EXTRAIT CHOISI ▸
☆ ☆ ☆ ☆ ☆
A peine plus âgée, Olga Pashchenko (née en 1986) démontre des affinités beethovéniennes très supérieures. Après un disque remarqué dans lequel elle proposait des interprétations plutôt probantes des Opus 33 et 111, la pianofortiste russe convainc pleinement de l’intelligence de son jeu avec cet enregistrement parisien qui met en valeur la copie d’un Fritz viennois de 1818, mise au point par le talentueux Christopher Clarke. Du Beethoven Sturm und Drang, qui dynamite la Fantaisie en sol mineur (laquelle passerait presque pour un chef-d’œuvre!) et les Variations en ut mineur – dans une réjouissante tempête d’accords. Les Variations «Eroica» (dont la pianiste exalte la veine prométhéenne) sont plus radicales encore, et diviseront probablement plus. Mais elles débordent de vie et surtout de talent. Un disque «coup de poing», peut-être moins convaincant dans les deux Sonates opus 49 (où manque parfois un brin de subtilité), mais assurément jubilatoire et passablement ébouriffant.


Signalons, enfin, que Deutsche Grammophon met en boîte une intégrale des Sonates pour piano de Beethoven par Maurizio Pollini (né en 1942). Un produit de grande qualité évidemment, mais assez composite. Non pas tant parce qu’il mêle enregistrements de studio et prises de concert. Mais parce qu’il réunit (un peu artificiellement) le style du Pollini des années soixante-dix – à la virtuosité radicale, à l’engagement titanesque – et celui du tournant du siècle – plus fluide, plus rhapsodique – qui a fait l’objet de disques patiemment publiés, les uns après les autres, à partir de la fin des années 1980 et dont on a rendu compte ici, ici ou encore ici.
☆ ☆ ☆ ☆ ☆
DONNÉES FOURNIES ▸

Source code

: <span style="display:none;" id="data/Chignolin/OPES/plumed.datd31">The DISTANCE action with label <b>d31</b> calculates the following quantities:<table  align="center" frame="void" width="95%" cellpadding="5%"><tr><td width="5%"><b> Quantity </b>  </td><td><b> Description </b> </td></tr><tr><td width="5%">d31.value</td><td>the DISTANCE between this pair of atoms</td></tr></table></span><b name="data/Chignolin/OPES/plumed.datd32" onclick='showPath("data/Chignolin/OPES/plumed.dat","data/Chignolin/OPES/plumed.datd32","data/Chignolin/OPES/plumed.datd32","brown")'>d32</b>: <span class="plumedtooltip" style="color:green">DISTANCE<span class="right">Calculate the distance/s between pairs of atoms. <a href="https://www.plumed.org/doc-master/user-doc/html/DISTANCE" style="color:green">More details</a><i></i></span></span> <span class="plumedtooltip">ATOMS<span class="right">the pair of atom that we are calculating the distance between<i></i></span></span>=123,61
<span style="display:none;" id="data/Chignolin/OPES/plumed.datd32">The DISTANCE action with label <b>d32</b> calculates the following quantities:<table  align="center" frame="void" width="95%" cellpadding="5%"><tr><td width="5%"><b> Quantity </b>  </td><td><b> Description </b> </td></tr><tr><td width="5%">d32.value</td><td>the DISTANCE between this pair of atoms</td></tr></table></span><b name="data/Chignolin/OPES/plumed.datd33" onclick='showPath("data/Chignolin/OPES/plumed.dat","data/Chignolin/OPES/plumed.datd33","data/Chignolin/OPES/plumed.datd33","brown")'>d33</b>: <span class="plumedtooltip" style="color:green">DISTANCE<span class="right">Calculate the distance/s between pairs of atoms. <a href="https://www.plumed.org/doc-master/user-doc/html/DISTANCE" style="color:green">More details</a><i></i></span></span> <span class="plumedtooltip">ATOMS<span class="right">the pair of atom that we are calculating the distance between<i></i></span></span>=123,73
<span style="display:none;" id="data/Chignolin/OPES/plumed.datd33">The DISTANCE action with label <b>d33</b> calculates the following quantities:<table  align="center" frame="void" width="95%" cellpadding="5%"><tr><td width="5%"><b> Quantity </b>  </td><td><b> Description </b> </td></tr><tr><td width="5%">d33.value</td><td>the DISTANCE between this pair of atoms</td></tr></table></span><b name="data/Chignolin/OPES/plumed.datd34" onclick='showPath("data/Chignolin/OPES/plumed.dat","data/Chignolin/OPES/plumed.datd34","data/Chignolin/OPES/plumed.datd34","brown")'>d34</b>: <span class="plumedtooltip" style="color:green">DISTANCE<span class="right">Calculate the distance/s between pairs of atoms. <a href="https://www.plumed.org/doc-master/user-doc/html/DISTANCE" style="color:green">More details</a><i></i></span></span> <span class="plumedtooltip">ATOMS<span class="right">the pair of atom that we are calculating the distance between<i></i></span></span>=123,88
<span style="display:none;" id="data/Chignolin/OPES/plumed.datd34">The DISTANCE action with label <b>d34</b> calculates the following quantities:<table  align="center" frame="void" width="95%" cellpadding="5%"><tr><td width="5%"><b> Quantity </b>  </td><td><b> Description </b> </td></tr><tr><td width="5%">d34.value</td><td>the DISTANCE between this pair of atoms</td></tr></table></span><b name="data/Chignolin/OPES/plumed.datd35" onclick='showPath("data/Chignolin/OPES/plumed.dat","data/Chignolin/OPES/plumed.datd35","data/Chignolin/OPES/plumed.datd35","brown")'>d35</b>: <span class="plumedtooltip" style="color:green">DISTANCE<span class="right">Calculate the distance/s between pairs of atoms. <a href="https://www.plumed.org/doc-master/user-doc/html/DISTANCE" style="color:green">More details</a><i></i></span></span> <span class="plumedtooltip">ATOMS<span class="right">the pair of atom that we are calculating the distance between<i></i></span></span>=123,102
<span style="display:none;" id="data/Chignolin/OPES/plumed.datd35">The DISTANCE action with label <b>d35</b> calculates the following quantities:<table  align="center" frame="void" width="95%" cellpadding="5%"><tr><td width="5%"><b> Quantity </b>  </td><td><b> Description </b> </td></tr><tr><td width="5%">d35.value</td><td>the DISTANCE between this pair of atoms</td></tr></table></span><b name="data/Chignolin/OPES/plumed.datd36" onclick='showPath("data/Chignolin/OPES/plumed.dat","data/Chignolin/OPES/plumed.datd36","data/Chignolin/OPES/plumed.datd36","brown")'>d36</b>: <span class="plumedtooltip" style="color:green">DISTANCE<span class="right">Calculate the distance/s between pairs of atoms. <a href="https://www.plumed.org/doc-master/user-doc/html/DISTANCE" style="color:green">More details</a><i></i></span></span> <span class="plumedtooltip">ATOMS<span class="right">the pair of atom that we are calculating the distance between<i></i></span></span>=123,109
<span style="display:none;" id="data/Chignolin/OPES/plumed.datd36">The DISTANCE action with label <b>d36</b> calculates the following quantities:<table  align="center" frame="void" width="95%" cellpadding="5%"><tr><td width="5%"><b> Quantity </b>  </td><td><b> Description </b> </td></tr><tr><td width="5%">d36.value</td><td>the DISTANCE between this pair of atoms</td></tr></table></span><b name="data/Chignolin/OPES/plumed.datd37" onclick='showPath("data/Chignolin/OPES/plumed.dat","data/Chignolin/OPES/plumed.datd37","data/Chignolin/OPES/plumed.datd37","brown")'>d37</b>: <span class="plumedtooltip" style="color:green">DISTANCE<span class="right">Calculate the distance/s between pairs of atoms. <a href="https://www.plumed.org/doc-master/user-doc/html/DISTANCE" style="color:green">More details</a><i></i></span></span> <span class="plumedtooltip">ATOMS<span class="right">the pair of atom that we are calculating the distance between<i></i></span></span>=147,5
☆ ☆ ☆ ☆ ☆
VOS CONSIGNES ▸
[a] D'après l'extrait sur les enregistrements de Beethoven, qui a mis au point la copie du Fritz viennois de 1818 ?
[b] Poursuivez l'extrait sur les enregistrements de Beethoven à partir de sa dernière phrase.

VOS RÉPONSES ▸
[a] Christopher Clarke.

[b]
Seules les cinq Sonates opus 31 et 49 sont de vraies nouveautés (enregistrées en juin 2013 et 2014). De réjouissantes interprétations qu’il est possible d’acquérir séparément, mais qui témoignent – malgré la hauteur de vue et l’ingéniosité de la pensée – d’une maîtrise moins évidente et d’une architecture plus filante (un peu à l’image de l’essai tardif d’Aldo Ciccolini chez Cascavelle). A l’inverse, le coffret reprend les Cinq Dernières Sonates gravées à Munich de 1975 à 1977 – des classiques du disque dont il y a fort à parier qu’ils figurent déjà dans la discothèque de tous les amoureux de Beethoven. Bref, si le niveau global de ce coffret reflète les exceptionnelles qualités d’interprète du maître italien, l’intégrale – en tant que telle – ne rivalise pas avec les miracles signés, par exemple, Stephen Kovacevich (EMI) ou par Alfred Brendel (Philips).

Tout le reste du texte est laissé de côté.